Moderação, intensidade e orientação
No que diz respeito a mexer o corpo, o educador físico Ricardo Pires ressalta que é importante distinguir “atividade física” de “exercício”. “A primeira corresponde a qualquer atividade que gere contração muscular, aumento da frequência cardíaca, etc. Já os exercícios são repetições sistematizadas de movimentos para algum objetivo específico. Sendo assim, no sentido mais amplo, as pessoas devem aumentar seus níveis de atividade física na vida. Seja trocando o elevador pelas escadas, deixando o carro em casa e indo à pé para seus compromissos, ou até mesmo passando mais tempo brincando com os filhos. Isto é melhor para saúde física, ambiental e social”, destaca.

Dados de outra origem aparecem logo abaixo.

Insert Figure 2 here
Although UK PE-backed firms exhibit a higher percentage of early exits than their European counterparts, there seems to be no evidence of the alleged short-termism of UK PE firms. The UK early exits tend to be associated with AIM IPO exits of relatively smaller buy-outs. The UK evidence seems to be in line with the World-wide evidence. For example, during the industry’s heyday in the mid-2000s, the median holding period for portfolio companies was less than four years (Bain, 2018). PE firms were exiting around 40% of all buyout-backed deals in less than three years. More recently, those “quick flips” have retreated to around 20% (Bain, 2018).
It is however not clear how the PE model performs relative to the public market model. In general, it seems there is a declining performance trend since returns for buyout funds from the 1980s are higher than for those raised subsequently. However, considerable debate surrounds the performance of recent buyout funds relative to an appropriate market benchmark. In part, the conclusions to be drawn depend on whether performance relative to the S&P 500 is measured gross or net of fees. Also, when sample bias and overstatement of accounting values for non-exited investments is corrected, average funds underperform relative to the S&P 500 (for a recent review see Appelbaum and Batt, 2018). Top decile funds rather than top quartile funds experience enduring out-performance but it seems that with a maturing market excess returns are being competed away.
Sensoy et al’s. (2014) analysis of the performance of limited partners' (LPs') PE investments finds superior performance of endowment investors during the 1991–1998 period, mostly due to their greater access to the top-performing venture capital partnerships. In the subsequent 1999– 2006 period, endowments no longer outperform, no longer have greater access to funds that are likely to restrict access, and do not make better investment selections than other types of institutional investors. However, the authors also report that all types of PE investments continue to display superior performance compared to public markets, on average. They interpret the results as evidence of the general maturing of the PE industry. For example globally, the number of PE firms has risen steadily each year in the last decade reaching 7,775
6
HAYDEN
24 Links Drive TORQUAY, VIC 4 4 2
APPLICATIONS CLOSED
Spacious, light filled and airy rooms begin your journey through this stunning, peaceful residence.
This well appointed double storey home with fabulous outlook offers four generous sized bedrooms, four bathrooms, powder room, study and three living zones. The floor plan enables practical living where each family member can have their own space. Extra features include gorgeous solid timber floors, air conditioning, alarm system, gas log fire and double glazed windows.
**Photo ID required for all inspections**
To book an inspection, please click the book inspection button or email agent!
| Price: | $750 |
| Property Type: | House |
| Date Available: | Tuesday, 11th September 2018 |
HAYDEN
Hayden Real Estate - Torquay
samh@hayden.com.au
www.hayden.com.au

Para ele, a saúde física, que nunca deve ser comprometida em detrimento da busca pelo emagrecimento, está associada a três fatores: moderação, intensidade e orientação. “Moderação na relação com a comida, pois comer moderadamente e de tudo é a melhor conduta. Intensidade nos exercícios.
Ninguém precisa passar horas se exercitando. Trinta, quinze e até dez minutos podem ser o suficiente se você treinar intensamente. Além da economia de tempo, os resultados são melhores do que aqueles que treinam moderadamente por mais tempo. Mas sem dúvida, isso deve ser feito com orientação profissional. O profissional de educação física e nutricionista fazem toda a diferença nesta jornada de busca pela saúde.”